= PROBLEM DETAILS =
A faithful copy of the data is the goal; set it down exactly, without the images.

= STUDY MATERIAL =
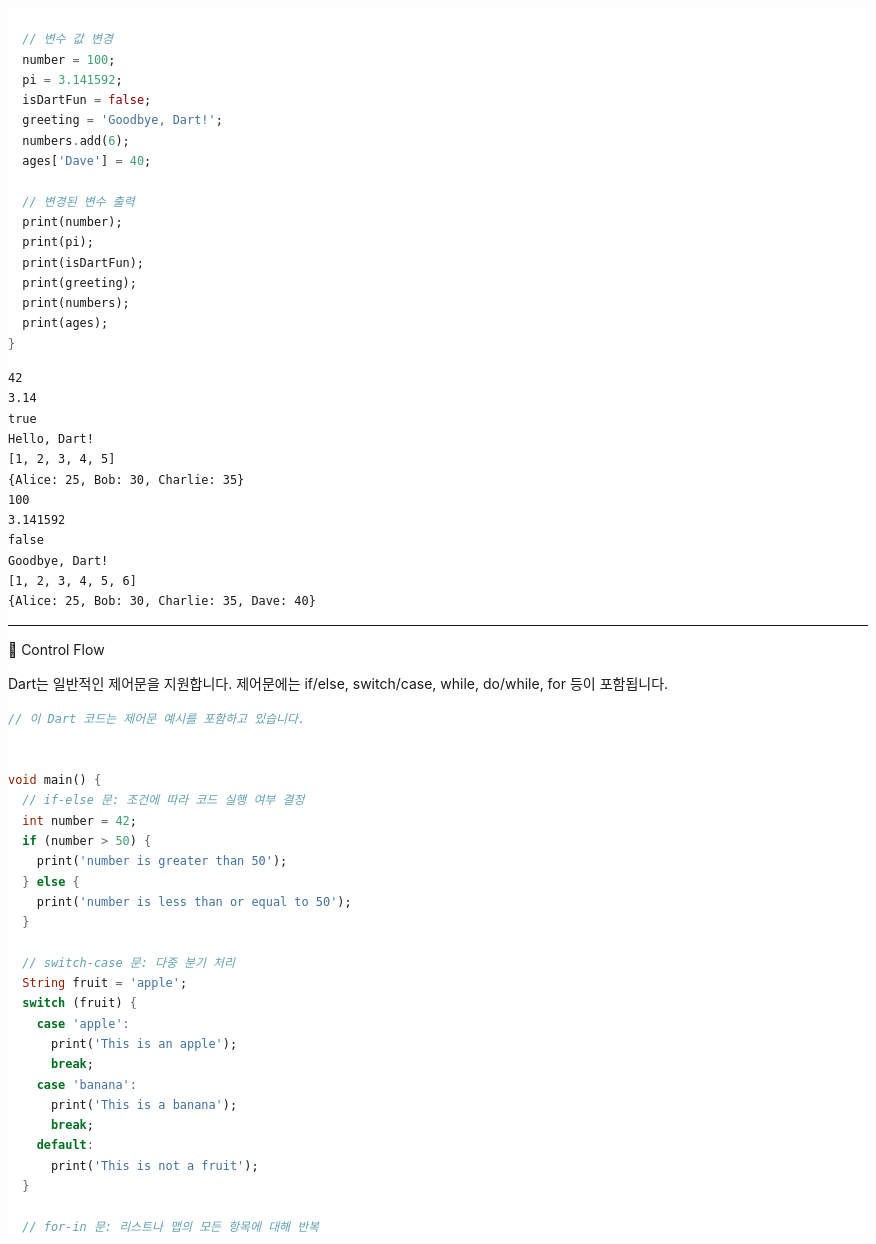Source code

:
 ```dart
  
  // 변수 값 변경
  number = 100;
  pi = 3.141592;
  isDartFun = false;
  greeting = 'Goodbye, Dart!';
  numbers.add(6);
  ages['Dave'] = 40;
  
  // 변경된 변수 출력
  print(number);
  print(pi);
  print(isDartFun);
  print(greeting);
  print(numbers);
  print(ages);
}
```
```console
42
3.14
true
Hello, Dart!
[1, 2, 3, 4, 5]
{Alice: 25, Bob: 30, Charlie: 35}
100
3.141592
false
Goodbye, Dart!
[1, 2, 3, 4, 5, 6]
{Alice: 25, Bob: 30, Charlie: 35, Dave: 40}
```

---
🔶 Control Flow

Dart는 일반적인 제어문을 지원합니다. 제어문에는 if/else, switch/case, while, do/while, for 등이 포함됩니다.

```dart
// 이 Dart 코드는 제어문 예시를 포함하고 있습니다.


void main() {
  // if-else 문: 조건에 따라 코드 실행 여부 결정
  int number = 42;
  if (number > 50) {
    print('number is greater than 50');
  } else {
    print('number is less than or equal to 50');
  }
  
  // switch-case 문: 다중 분기 처리
  String fruit = 'apple';
  switch (fruit) {
    case 'apple':
      print('This is an apple');
      break;
    case 'banana':
      print('This is a banana');
      break;
    default:
      print('This is not a fruit');
  }
  
  // for-in 문: 리스트나 맵의 모든 항목에 대해 반복
```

= WRITTEN RESPONSE =
Source code

:
 ```dart
  
  // 변수 값 변경
  number = 100;
  pi = 3.141592;
  isDartFun = false;
  greeting = 'Goodbye, Dart!';
  numbers.add(6);
  ages['Dave'] = 40;
  
  // 변경된 변수 출력
  print(number);
  print(pi);
  print(isDartFun);
  print(greeting);
  print(numbers);
  print(ages);
}
```
```console
42
3.14
true
Hello, Dart!
[1, 2, 3, 4, 5]
{Alice: 25, Bob: 30, Charlie: 35}
100
3.141592
false
Goodbye, Dart!
[1, 2, 3, 4, 5, 6]
{Alice: 25, Bob: 30, Charlie: 35, Dave: 40}
```

---
🔶 Control Flow

Dart는 일반적인 제어문을 지원합니다. 제어문에는 if/else, switch/case, while, do/while, for 등이 포함됩니다.

```dart
// 이 Dart 코드는 제어문 예시를 포함하고 있습니다.


void main() {
  // if-else 문: 조건에 따라 코드 실행 여부 결정
  int number = 42;
  if (number > 50) {
    print('number is greater than 50');
  } else {
    print('number is less than or equal to 50');
  }
  
  // switch-case 문: 다중 분기 처리
  String fruit = 'apple';
  switch (fruit) {
    case 'apple':
      print('This is an apple');
      break;
    case 'banana':
      print('This is a banana');
      break;
    default:
      print('This is not a fruit');
  }
  
  // for-in 문: 리스트나 맵의 모든 항목에 대해 반복
```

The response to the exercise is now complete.